** Opening Records shown block **

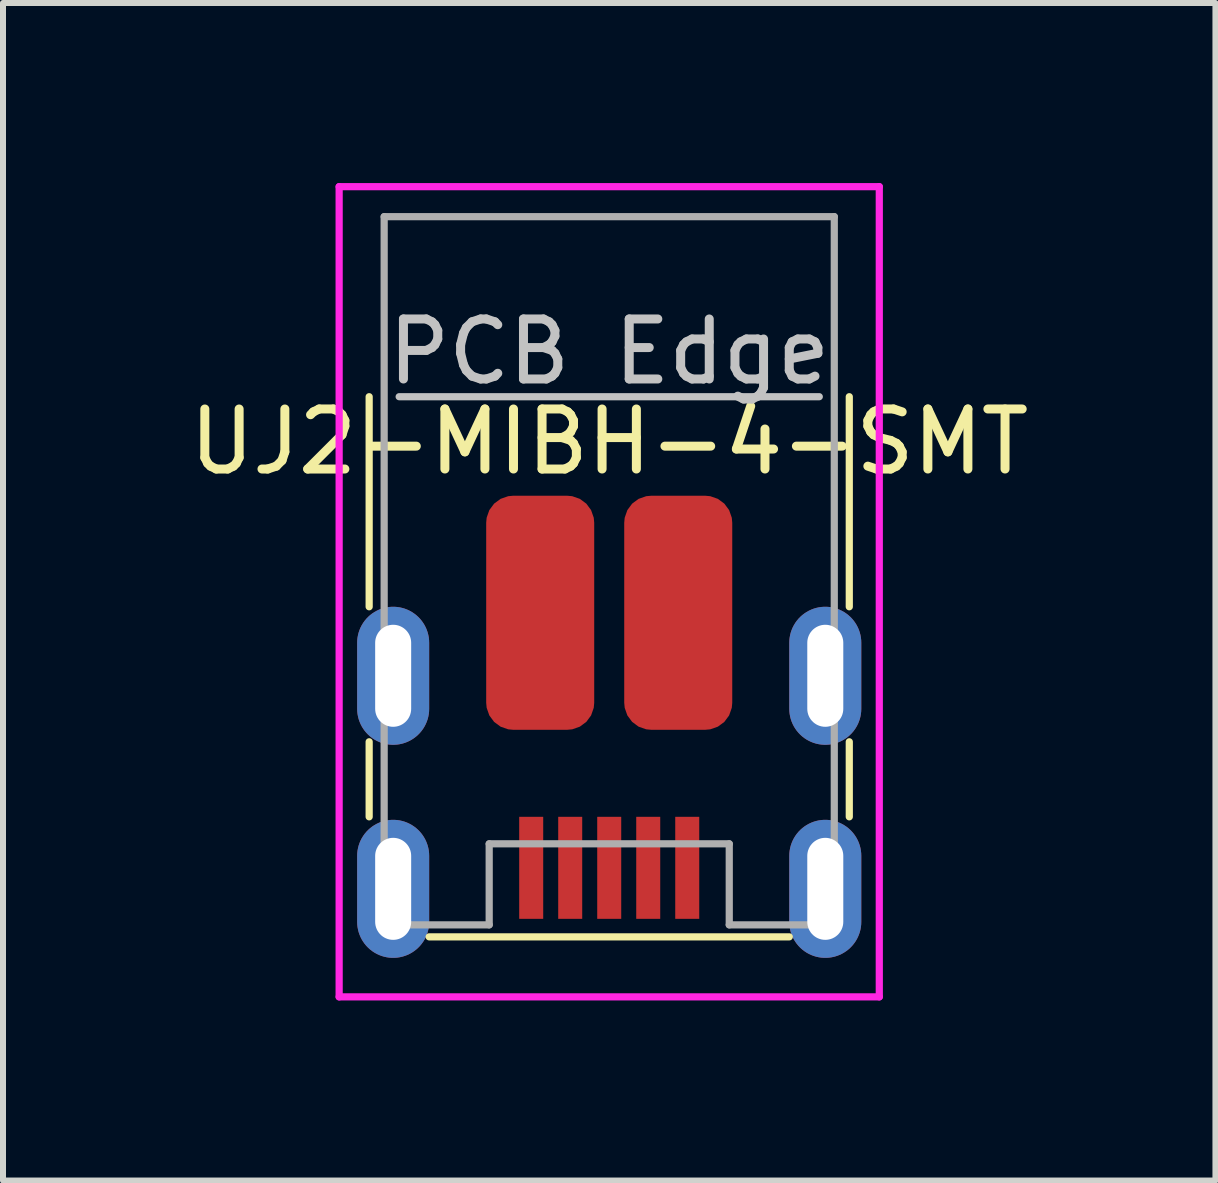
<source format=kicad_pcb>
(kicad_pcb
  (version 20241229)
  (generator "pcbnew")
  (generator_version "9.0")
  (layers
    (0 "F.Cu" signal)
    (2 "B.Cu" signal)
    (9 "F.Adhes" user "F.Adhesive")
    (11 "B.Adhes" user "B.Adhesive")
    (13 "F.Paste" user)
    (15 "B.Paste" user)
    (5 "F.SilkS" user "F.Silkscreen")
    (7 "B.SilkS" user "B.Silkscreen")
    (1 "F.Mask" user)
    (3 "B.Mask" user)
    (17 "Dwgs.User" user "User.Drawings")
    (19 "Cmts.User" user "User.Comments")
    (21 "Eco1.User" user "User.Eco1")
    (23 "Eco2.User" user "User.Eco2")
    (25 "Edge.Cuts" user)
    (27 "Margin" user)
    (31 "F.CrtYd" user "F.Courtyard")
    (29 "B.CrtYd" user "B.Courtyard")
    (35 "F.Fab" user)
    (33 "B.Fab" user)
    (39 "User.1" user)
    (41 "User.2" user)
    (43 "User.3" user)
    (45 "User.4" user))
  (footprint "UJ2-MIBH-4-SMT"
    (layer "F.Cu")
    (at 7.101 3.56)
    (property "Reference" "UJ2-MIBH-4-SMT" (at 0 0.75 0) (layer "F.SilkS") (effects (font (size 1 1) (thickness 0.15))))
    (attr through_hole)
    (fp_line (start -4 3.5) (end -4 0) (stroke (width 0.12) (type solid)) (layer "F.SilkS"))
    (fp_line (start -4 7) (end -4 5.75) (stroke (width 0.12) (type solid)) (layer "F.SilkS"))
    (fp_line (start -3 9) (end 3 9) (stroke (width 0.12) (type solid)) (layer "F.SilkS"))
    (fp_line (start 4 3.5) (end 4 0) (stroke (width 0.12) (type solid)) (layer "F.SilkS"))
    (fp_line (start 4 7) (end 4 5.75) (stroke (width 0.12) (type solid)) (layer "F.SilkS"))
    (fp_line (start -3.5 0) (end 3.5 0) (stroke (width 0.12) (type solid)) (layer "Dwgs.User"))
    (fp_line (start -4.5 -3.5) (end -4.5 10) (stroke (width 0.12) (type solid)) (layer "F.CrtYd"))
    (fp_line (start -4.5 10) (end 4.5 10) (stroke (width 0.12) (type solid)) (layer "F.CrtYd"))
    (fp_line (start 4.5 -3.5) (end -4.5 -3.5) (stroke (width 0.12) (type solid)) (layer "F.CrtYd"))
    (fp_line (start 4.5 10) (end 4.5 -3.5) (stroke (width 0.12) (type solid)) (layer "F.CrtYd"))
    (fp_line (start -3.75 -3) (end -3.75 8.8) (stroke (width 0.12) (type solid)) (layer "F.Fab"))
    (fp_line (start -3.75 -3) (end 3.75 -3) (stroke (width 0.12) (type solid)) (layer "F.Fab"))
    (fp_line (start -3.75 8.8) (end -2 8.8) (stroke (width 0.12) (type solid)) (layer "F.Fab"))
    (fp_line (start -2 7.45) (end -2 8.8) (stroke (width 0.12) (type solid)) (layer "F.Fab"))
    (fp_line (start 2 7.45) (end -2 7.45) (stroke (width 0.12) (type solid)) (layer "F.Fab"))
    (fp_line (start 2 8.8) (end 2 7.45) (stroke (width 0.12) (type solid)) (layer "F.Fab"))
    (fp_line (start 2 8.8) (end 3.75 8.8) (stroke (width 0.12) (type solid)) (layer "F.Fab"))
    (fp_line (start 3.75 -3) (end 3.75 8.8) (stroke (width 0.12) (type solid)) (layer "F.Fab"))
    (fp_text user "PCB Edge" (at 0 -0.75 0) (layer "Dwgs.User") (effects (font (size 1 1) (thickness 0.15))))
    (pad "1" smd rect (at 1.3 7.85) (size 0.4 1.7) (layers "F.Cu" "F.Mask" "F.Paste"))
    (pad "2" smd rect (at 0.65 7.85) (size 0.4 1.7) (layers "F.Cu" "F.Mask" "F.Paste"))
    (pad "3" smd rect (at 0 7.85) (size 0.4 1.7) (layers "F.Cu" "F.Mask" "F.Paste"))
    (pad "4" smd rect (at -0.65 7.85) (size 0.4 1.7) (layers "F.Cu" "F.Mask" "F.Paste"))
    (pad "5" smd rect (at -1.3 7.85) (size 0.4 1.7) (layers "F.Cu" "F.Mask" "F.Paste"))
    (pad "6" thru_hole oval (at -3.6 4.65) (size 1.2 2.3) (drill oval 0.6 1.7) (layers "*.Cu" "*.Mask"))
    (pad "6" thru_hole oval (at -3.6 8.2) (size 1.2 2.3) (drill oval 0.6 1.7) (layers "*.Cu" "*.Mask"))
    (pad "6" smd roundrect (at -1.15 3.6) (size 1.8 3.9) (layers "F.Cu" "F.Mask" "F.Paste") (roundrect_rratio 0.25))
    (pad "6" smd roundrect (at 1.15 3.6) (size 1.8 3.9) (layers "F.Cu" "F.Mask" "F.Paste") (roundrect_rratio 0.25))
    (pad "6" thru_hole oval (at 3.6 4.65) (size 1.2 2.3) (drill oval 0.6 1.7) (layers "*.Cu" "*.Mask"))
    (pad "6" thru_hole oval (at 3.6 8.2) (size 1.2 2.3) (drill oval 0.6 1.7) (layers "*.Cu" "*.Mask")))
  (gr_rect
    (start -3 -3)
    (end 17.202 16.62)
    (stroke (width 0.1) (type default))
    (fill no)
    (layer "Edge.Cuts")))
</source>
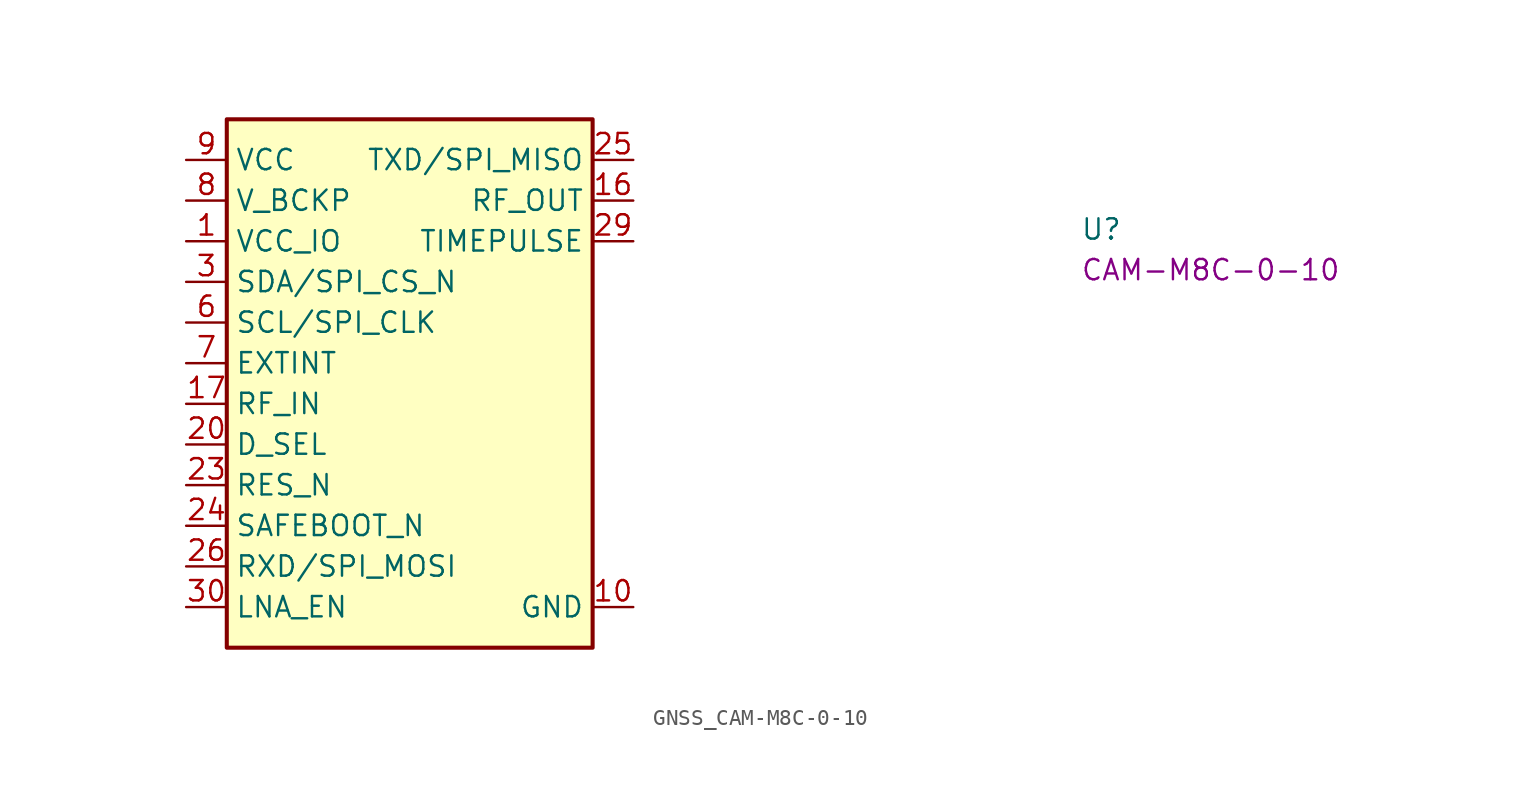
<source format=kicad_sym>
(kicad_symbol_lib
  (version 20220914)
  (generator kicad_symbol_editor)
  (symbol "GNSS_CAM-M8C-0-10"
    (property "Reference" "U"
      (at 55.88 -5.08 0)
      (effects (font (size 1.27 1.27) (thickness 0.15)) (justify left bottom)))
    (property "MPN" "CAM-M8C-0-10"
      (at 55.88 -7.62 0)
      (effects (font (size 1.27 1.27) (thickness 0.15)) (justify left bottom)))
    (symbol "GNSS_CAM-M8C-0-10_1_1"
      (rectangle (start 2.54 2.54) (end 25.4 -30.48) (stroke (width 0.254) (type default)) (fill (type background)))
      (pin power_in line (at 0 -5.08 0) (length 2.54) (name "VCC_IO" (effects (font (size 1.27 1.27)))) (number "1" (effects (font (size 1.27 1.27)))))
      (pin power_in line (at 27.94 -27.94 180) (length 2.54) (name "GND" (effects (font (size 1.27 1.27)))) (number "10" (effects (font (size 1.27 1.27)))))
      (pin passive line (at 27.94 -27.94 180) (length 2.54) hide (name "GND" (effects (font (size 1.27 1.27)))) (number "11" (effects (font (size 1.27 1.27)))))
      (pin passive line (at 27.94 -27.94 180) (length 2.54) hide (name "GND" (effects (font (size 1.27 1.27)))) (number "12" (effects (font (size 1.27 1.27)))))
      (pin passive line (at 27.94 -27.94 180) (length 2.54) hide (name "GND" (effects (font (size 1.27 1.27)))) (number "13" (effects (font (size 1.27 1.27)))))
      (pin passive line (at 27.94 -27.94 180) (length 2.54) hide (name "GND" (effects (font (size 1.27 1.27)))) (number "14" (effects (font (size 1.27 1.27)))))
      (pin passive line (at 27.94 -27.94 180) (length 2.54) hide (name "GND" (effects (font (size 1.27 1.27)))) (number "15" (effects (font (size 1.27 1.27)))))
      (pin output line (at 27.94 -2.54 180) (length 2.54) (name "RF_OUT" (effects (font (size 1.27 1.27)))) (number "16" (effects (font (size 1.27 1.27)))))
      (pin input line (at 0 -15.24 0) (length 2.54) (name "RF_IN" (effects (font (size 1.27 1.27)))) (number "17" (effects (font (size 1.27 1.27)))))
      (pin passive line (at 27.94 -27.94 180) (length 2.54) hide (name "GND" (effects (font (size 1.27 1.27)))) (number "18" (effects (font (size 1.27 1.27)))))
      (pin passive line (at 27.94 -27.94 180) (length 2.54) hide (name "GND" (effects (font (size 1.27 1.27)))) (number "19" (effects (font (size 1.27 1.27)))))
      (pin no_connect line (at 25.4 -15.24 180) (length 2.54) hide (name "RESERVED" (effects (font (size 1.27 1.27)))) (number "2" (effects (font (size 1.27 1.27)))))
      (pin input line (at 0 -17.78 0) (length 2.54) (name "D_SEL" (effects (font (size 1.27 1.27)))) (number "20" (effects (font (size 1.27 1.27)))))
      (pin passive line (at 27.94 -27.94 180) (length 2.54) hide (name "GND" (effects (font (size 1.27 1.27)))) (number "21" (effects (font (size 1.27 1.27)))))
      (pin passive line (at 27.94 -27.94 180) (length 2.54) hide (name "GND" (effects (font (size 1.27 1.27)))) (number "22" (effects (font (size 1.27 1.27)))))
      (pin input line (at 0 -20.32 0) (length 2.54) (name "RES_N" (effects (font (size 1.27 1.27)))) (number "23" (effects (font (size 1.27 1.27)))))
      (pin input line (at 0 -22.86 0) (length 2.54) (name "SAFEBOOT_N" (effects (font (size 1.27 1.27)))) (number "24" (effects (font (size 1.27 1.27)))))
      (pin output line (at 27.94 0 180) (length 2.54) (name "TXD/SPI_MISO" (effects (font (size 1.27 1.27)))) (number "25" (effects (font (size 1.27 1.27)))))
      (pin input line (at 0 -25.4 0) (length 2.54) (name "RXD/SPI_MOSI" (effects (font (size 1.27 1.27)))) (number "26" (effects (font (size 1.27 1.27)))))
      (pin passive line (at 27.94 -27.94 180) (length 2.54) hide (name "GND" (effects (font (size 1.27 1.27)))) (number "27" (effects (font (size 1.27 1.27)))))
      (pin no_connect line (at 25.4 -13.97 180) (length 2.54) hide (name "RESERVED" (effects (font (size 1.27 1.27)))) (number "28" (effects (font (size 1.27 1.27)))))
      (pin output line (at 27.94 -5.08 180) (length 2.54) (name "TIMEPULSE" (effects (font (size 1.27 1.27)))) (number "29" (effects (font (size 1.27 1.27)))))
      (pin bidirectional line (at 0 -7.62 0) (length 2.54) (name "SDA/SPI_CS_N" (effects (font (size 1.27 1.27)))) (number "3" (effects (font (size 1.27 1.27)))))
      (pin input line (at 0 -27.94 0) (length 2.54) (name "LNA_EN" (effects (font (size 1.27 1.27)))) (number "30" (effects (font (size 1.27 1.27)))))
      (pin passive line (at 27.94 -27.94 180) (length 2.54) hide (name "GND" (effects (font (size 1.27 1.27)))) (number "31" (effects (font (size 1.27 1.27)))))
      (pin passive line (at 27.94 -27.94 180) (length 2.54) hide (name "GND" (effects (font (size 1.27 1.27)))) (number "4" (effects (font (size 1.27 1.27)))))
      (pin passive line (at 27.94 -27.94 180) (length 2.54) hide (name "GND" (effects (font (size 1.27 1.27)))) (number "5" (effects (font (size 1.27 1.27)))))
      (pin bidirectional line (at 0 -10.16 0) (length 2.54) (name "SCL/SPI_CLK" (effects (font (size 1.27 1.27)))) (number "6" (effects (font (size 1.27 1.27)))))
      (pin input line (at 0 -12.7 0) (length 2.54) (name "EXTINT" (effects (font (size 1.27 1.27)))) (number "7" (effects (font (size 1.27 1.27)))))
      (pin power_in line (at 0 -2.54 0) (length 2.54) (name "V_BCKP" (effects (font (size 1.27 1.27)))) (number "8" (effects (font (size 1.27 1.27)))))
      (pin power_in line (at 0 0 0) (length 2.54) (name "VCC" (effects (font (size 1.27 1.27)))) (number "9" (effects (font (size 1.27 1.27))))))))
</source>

** Closing Records shown block **

### Work order
Which lines of the material contain the string "Edge"? List each of them.

### Task result
    (25 "Edge.Cuts" user)
    (fp_text user "PCB Edge" (at 0 -0.75 0) (layer "Dwgs.User") (effects (font (size 1 1) (thickness 0.15))))
    (layer "Edge.Cuts")))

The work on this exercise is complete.